6. Anti-cancer and anti-tumor effects of rosmarinic acid: Rosmarinic acid inhibits the expression of CCL11 and CCR3 by inhibiting the activity of β-kinase and the activation of related genes by nuclear factor kappa B, so as to achieve the purpose of anti-tumor.

7. Anti-allergic effect of rosmarinic acid: Rosmarinic acid can inhibit allergic inflammation induced by microallergens.

8. Antioxidative effect of rosmarinic acid: Rosmarinic acid has good free radical scavenging and antioxidant effects.

9. Antithrombotic and antiplatelet aggregation effects of rosmarinic acid: Rosmarinic acid can inhibit the formation of malondialdehyde in human platelets in vitro, and its IC50 value is 3.37nmol/L, indicating that rosmarinic acid has antiplatelet aggregation activity.

10. Antidepressant effects of rosmarinic acid

11. Anti-radiation and UV-protection of rosmarinic acid: Rosmarinic acid can be used as a photoprotectant to protect against radiation and UV rays.
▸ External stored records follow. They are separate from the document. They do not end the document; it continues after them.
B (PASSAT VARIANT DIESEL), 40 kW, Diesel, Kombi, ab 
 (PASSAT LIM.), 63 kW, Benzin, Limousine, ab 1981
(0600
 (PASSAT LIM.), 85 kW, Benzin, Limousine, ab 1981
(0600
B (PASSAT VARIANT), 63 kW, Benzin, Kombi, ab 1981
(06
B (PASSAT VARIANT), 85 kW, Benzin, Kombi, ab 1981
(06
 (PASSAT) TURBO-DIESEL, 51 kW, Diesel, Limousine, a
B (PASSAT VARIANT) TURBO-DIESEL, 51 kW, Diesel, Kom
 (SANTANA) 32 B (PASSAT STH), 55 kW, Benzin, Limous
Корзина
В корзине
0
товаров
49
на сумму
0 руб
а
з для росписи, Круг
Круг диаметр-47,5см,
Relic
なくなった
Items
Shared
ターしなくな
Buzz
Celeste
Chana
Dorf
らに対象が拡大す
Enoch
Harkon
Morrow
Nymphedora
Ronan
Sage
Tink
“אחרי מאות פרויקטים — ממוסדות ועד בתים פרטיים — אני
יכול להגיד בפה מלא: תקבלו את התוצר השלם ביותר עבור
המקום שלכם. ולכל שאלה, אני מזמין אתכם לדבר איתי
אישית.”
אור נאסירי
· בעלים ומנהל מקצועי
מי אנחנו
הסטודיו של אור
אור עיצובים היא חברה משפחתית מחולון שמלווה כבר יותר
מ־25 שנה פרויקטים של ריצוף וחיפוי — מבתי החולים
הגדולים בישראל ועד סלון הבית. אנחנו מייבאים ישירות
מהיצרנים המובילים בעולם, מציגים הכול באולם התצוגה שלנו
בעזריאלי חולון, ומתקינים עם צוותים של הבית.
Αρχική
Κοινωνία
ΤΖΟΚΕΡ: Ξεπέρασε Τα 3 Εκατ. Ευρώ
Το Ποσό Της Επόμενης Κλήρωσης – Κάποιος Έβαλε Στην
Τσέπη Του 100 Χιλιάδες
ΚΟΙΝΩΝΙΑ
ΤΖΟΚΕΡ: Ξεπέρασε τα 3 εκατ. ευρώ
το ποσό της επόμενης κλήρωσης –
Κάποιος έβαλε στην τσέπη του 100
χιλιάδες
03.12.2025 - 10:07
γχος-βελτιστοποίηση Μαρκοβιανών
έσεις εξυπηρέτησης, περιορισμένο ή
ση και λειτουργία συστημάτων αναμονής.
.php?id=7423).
Rosemary rosmarinic acid application fields

Rosmarinic acid has strong anti-inflammatory activity, while rosmarinic acid also has antibacterial, antiviral, antitumor activities, and has the properties of inhibiting acute and chronic infections, anti-ultraviolet rays, and inhibiting elastin degradation. Acids become additives in cosmetics. At present, rosmarinic acid has shown its important application value in the fields of pharmacy, food, cosmetics and so on.

1. Food field

As a natural and efficient antioxidant, rosmarinic acid can replace BHA and BHT in animal and vegetable oils, dairy products, oil-rich foods, candy and baked foods; it can also be used as a spice in various soups and flavored foods; And both antiseptic and antibacterial effect. In Japan, rosmarinic acid-rich shiso extract is used as a garnish to improve the shelf life of fresh seafood.

2. Health care products

Anti-tumor, anti-hepatitis and protection of liver damage, anti-nephritis, anti-thrombotic and anti-platelet aggregation, as well as refreshing, enhancing memory, improving tension and drowsiness.

3. Cosmetics

It can be used in skin care products to remove freckles, anti-oxidation, increase skin elasticity, and delay aging; when used in shampoos and hair care products, it can promote scalp blood circulation, improve hair loss, and reduce the occurrence and irritation of dandruff Hair grows and moisturizes. Therefore, rosmarinic acid can be used as an excellent additive in cosmetics.